_DIRECTIONS:_ Lift out all lines below that contain "subtitle".

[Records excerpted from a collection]

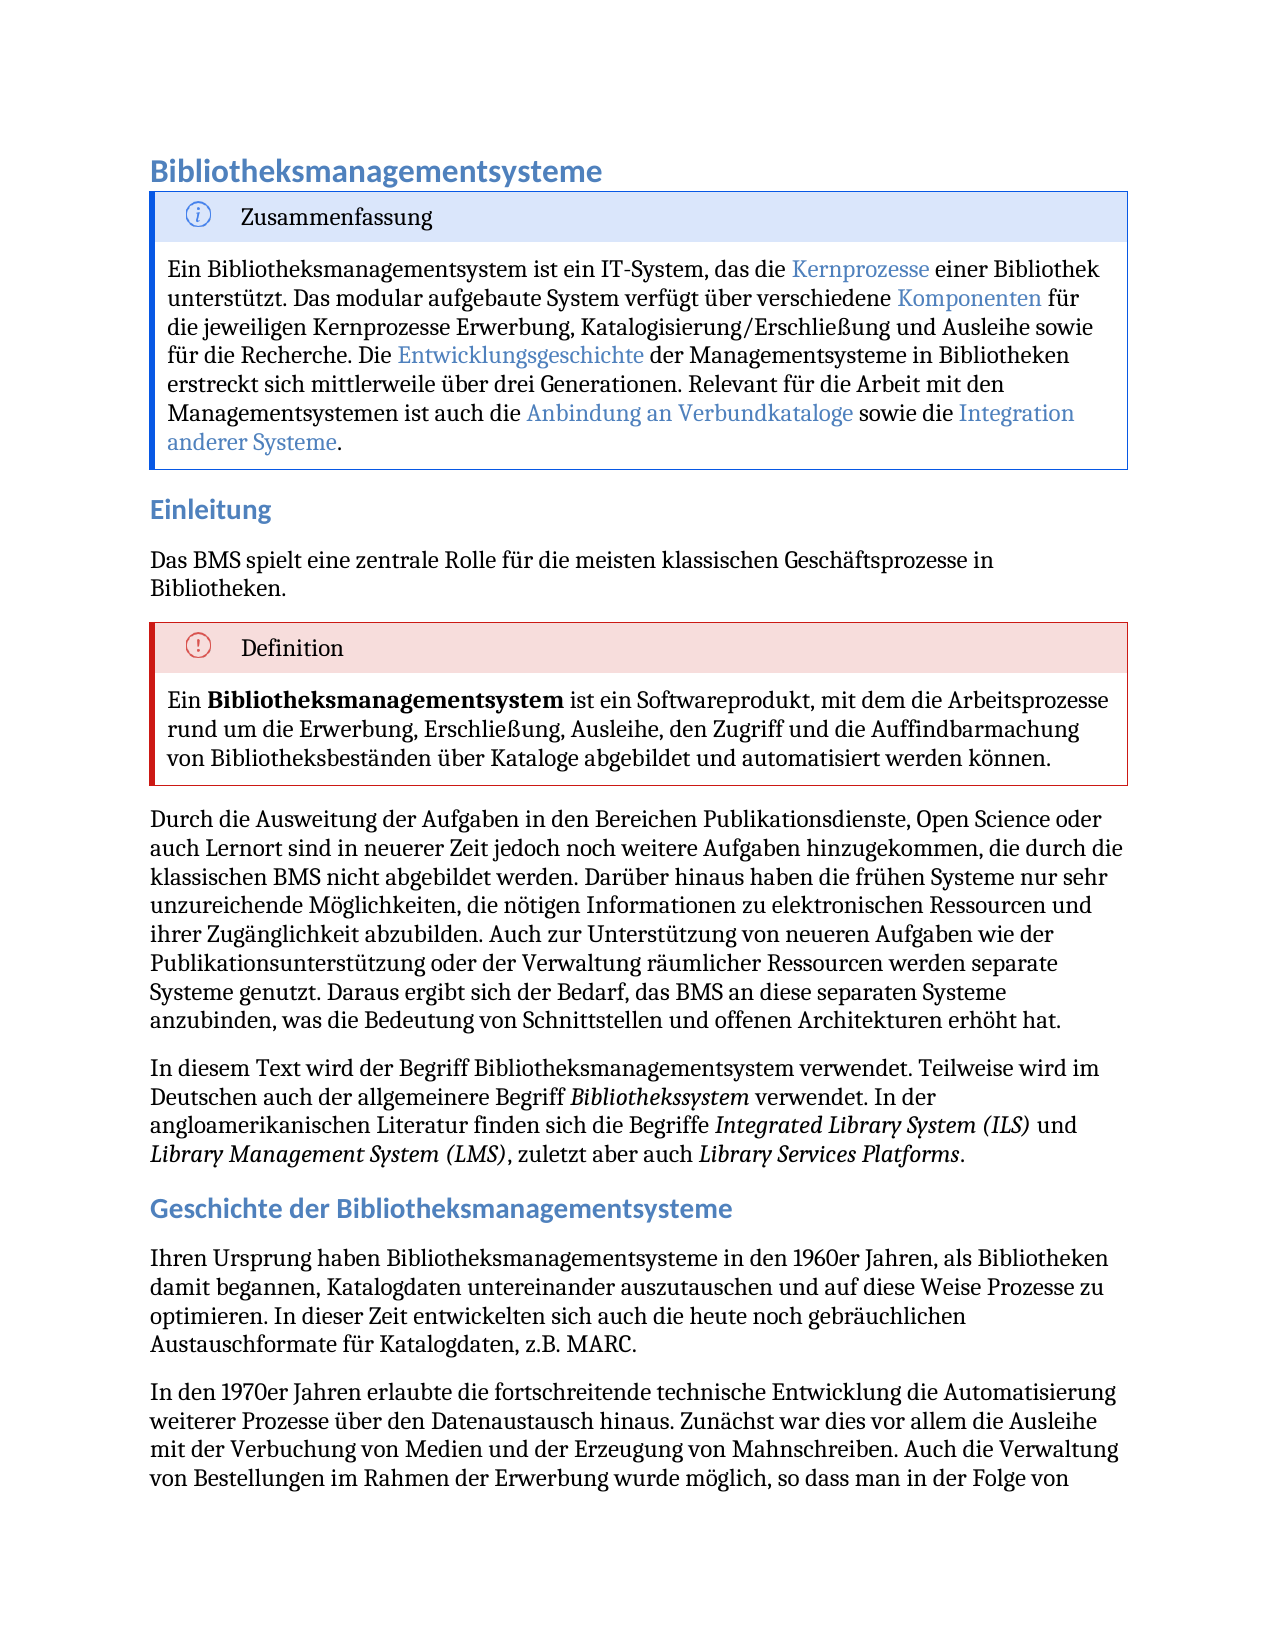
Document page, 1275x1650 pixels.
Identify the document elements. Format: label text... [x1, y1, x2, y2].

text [150, 1378, 1125, 1493]
table_header Zusammenfassung [155, 192, 1127, 242]
subtitle Geschichte der Bibliotheksmanagementsysteme [150, 1190, 1125, 1225]
picture [186, 201, 211, 227]
text Ihren Ursprung haben Bibliotheksmanagementsysteme in den 1960er Jahren, als Bibliotheken damit begannen, Katalogdaten untereinander auszutauschen und auf diese Weise Prozesse zu optimieren. In dieser Zeit entwickelten sich auch die heute noch gebräuchlichen Austauschformate für Katalogdaten, z.B. MARC. [150, 1244, 1125, 1359]
text Das BMS spielt eine zentrale Rolle für die meisten klassischen Geschäftsprozesse in Bibliotheken. [150, 546, 1125, 603]
table_header Definition [155, 623, 1127, 673]
subtitle Bibliotheksmanagementsysteme [150, 150, 1125, 191]
subtitle Einleitung [150, 491, 1125, 527]
text Durch die Ausweitung der Aufgaben in den Bereichen Publikationsdienste, Open Science oder auch Lernort sind in neuerer Zeit jedoch noch weitere Aufgaben hinzugekommen, die durch die klassischen BMS nicht abgebildet werden. Darüber hinaus haben die frühen Systeme nur sehr unzureichende Möglichkeiten, die nötigen Informationen zu elektronischen Ressourcen und ihrer Zugänglichkeit abzubilden. Auch zur Unterstützung von neueren Aufgaben wie der Publikationsunterstützung oder der Verwaltung räumlicher Ressourcen werden separate Systeme genutzt. Daraus ergibt sich der Bedarf, das BMS an diese separaten Systeme anzubinden, was die Bedeutung von Schnittstellen und offenen Architekturen erhöht hat. [150, 805, 1125, 1035]
table_cell Ein Bibliotheksmanagementsystem ist ein IT-System, das die Kernprozesse einer Bibliothek unterstützt. Das modular aufgebaute System verfügt über verschiedene Komponenten für die jeweiligen Kernprozesse Erwerbung, Katalogisierung/Erschließung und Ausleihe sowie für die Recherche. Die Entwicklungsgeschichte der Managementsysteme in Bibliotheken erstreckt sich mittlerweile über drei Generationen. Relevant für die Arbeit mit den Managementsystemen ist auch die Anbindung an Verbundkataloge sowie die Integration anderer Systeme. [155, 242, 1127, 469]
text In diesem Text wird der Begriff Bibliotheksmanagementsystem verwendet. Teilweise wird im Deutschen auch der allgemeinere Begriff Bibliothekssystem verwendet. In der angloamerikanischen Literatur finden sich die Begriffe Integrated Library System (ILS) und Library Management System (LMS), zuletzt aber auch Library Services Platforms. [150, 1054, 1125, 1169]
table_cell Ein Bibliotheksmanagementsystem ist ein Softwareprodukt, mit dem die Arbeitsprozesse rund um die Erwerbung, Erschließung, Ausleihe, den Zugriff und die Auffindbarmachung von Bibliotheksbeständen über Kataloge abgebildet und automatisiert werden können. [155, 673, 1127, 785]
picture [186, 632, 211, 658]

_EXERCISE SOLUTION:_
subtitle Geschichte der Bibliotheksmanagementsysteme [150, 1190, 1125, 1225]
subtitle Bibliotheksmanagementsysteme [150, 150, 1125, 191]
subtitle Einleitung [150, 491, 1125, 527]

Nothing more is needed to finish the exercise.